とにかく、グラディス・スミスという名でカナダのトロントに生を受けた彼女は、血統が英国人であることを誇りに思っていることだけは確かである。

ハンネン・スワッファー

祈り

人生の本来の在り方としての大冒険に……


ああ、大霊よ。わたしどもは全生命を支える力に波長を合わせ調和せんとする努力の一環として、ここに祈りを捧げさせていただきます。

わたしたちはその力の背後に、絶対的な支配力をもつ知性の存在を認識しております。それは、人間的形態をそなえたものではございません。全大宇宙のありとあらゆる側面の活動を規制する絶対的な摂理でございます。いかなる側面を研究しても、いかなる秘密を掘り起こしても、いかに高く、あるいは、いかに深く探求のメスを入れても、そこにも必ず摂理が存在するのでございます。

新たに見出されたものも、必ずあなたの自然法則の枠組みの中に組み込まれていたものでございます。その意味において、超自然的現象も奇跡的現象も生じ得ないのでございます。法則と秩序によって規制され、その全パノラマがあなたの聖なる霊に抱かれているのでございます。
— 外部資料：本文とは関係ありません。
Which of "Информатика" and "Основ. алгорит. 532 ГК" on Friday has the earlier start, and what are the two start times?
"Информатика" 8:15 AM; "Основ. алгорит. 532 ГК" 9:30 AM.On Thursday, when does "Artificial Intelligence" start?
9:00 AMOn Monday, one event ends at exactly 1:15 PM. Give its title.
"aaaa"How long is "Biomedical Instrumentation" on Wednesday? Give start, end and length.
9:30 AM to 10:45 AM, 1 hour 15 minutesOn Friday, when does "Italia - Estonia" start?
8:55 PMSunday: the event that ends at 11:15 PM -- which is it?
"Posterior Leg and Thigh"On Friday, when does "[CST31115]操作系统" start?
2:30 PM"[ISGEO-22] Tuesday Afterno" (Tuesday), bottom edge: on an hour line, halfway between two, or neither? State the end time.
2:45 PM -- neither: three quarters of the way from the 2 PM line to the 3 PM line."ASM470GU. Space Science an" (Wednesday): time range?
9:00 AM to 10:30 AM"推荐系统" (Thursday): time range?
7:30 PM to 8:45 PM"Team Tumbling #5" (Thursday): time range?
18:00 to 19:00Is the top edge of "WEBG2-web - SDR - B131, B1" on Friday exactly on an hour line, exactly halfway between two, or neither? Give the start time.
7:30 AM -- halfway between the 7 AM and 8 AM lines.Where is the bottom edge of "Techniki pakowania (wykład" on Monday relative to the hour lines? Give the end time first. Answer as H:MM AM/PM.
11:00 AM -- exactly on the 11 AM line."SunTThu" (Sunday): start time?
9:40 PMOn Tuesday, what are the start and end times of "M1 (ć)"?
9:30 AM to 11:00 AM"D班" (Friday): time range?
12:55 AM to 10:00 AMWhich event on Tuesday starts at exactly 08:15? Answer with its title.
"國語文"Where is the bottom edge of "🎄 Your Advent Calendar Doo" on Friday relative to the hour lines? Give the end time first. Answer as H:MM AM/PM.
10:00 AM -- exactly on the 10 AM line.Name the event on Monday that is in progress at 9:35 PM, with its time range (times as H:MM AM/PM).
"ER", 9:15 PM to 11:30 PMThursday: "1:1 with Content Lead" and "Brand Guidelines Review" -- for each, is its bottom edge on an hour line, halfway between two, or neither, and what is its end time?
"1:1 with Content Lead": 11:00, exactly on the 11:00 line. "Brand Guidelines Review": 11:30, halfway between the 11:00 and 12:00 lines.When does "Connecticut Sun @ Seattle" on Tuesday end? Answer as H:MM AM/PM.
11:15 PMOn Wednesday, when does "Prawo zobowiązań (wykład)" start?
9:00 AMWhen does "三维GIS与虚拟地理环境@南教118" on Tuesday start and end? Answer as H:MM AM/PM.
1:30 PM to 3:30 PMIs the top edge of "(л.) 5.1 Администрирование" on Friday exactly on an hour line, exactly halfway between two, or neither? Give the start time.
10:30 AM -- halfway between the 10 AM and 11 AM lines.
その霊こそ生命の根源であると認識するわたしたちは、地上の子等にその霊という実在と、その背後の霊的摂理に目を向かしめたいと願っております。その作用(はたらき)を理解することこそ、この物質の世界に新しい光、新しい悟り、新しい希望をもたらす素地となるのであり、それが地上世界を豊かにするのでございます。

地上の多くの人間がそうした霊的実在の素晴らしさと喜びに全く無知のまま、せっかくの人生を無為に過ごしております。その知識があれば、悲哀の多くをなくすことができるのです。喪の涙を拭うことができるのです。心の痛みを取り除くことができるのです。肩の荷を軽くすることができるのです。確信と目的意識をもって、人生の本来の在り方としての大冒険に、より賢明に備えることができるのでございます。

それ故にこそ、わたしどもは受け入れる用意のできている人たちのために霊的知識を広め、自分が一人ぼっちでいることは片時もないこと、霊の力の宝庫はいつでも誰にでも出入りできること、崇高なる愛が万事を良きに計らってくれるとの知識から、新たな生きる勇気を得てくれることを望むものです。それがわたしどもの仕事なのでございます。

ここに、あなたの僕インディアンの祈りを捧げます。